If you’re running on an Apache server, you can make Apache force IE (and every other browser) to cache the images on a site. All you need do is add the following to an .htaccess file at the site root:

ExpiresActive On
ExpiresDefault A18000
ExpiresByType image/gif “access plus 4 hours”
ExpiresByType image/jpeg “access plus 4 hours”
ExpiresByType image/png “access plus 4 hours”

You can, of course, change the time frame in which the cache will expire images. In any case, this will do the trick so you can safely use CSS background images on your links.

#13

Jon Hicks said 743 days ago:

@ Brutal – http://www.truist.com/blog/493/trutags-a-tagging-plugin-for-textpattern

@ Michael – I’ve used that method before but without much luck.

#14

thomas Aylott said 743 days ago:

Yeah, I was going to mention that.

For me , this tends to happen whenever I use overflow:hidden in safari.

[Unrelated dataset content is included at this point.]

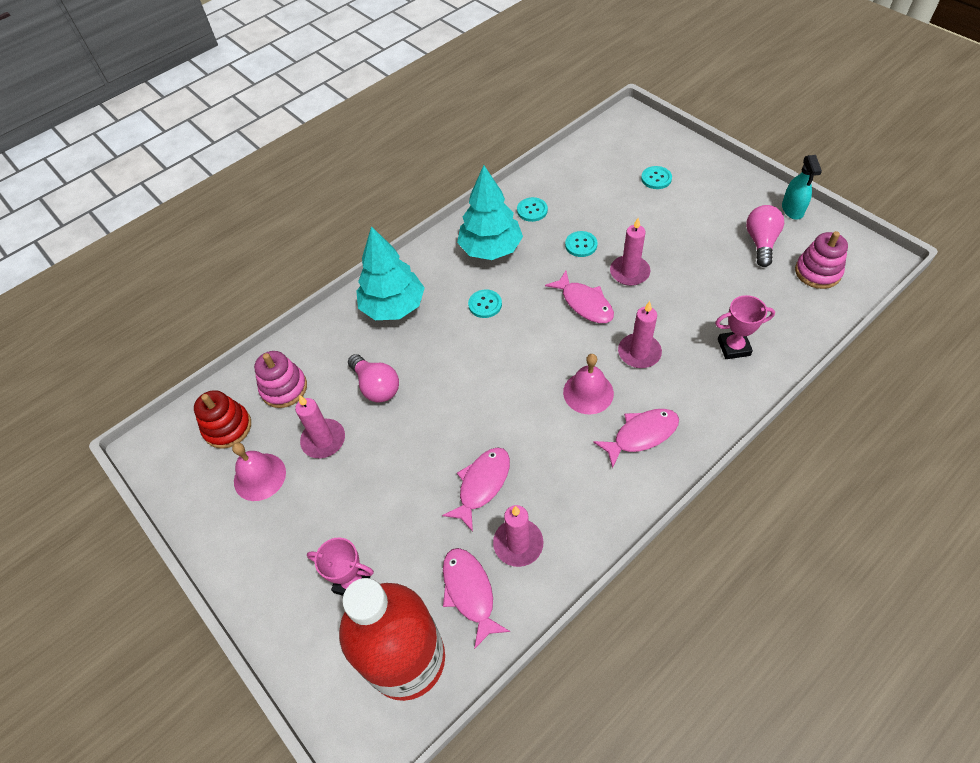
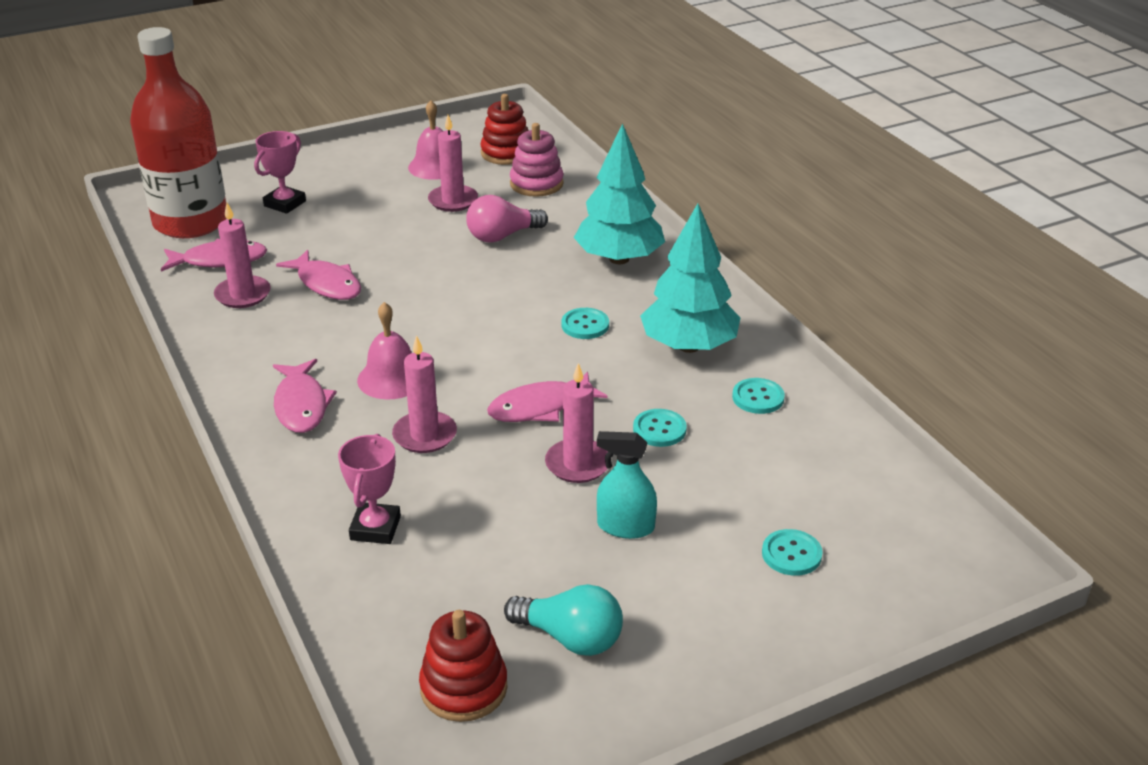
camera: 100 degrees right, 20 degrees down
(761, 242) = (570, 638): pink light bulb -> turquoise light bulb
(792, 209) = (636, 718): turquoise spray bottle -> turquoise spray bottle (625, 526)
(817, 272) = (464, 688): pink stacking toy -> red stacking toy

Just one more of those things we have to worry about now. ;)

#15

Greg Hinch said 743 days ago:

I don’t know if this is a method already, I just learned it from a coworker but I like to do my CSS rollovers as a list with an id on the LI, and then an A link wrapped around a transparent 1px image and a span of alternate text. The background image applied has the on and off state both in it stacked vertically. The CSS is then as follows:

#btnName, #btnName a, #btnName img {

height: __px; width: __px;
} #btnName, #btnName a { background-image: url(...);
} #btnName { background-position: 0 -HEIGHTpx;
} #btnName a:hover { background: none;
} span.alt { display: none; visibility: hidden;
}

Shouldn’t flicker in IE. Works in all browsers I’ve tested back to IE 5.

#16

Tim said 742 days ago:

1. You’re navigation doesn’t seem to work in IE 7 beta either.

2. Firefox’ JavaScript console is giving me crap when trying to post a comment. (This concerns the ‘name’ box; when entering my name, I get the error “document.getElementById(“nnh_name”) has no properties”.)

Hope this helps. ;)

#17

Jon Hicks said 742 days ago:

TBH, I don’t really care about IE 7 at the moment, at least until I can get someway of testing in it!

#18

Mark Lawler said 742 days ago:

lol, Jon you’ve pretty much implemented what I said in a previous post.

Love the new Hickdesign v8, certainly fits the new logo nicely =D Just a suggestion, there still seems to be a little inconsistency with the journal and the other pages on your site. I noticed on the extra page you have used a pseudo-iframe effect to keep everything on the page without scrolling. Perhaps a better idea would be to scroll the whole page (so there isn’t extra scroll bars) but keep the hicksdesign link bar in the same position, so sort of like a frame effect but using css. Similar to the way the last design of Dave Hyatt’s surfing safari blog worked. Anyhow, just a suggestion not a criticism! Love the new work =D

No Mark, I don’t want to do that. The Journal pages need to have the body scrolling, as they are such long text pages, but the rest doesn’t need to be. I don’t see it as inconsistency.

I guess I just didn’t express myself properly :-/ Having the link bar stationary while the rest of the page scrolls is a top effect. The new site looks great!

#19

Jon Hicks said 742 days ago:

@ Mark – Doh! Sorry, I completely misunderstood you! Thats great that this is what you were thinking!

#20

Samuel Parsons said 741 days ago:

Can I just say that I love the brown in the new design. I hadn’t been to your site since you first designed the log. It’s delicious.

#21

Nick Bialaszewski said 741 days ago:

Very nice. I like it a lot.

#22

Ben said 737 days ago:

Some of the things WebKit does is really something which can’t be explained, this is just one of them. That said, it’s awesome that you found a way to fix it.. and a way that doesn’t require a mass of code to do it. I think it may just come in handy for the project I’m currently working on for college. ;)

I was actually considering a fixed-positioned navigation for a site I’m making, just a few minutes before I came here actually. Either way, it looks damn cool now.

Nice stuff :D

#23

Vermont said 736 days ago:

Wow, thanks a lot, this was exactly the bug I have been plagued with in recent days.

#24

Bob said 724 days ago:

I’m using opera and this bug is still annoying me :(. Do something please

#25

Jon Hicks said 724 days ago:

I’m using opera and this bug is still annoying me :(. Do something please

If you can upgrade to Opera 9, it’ll solve it!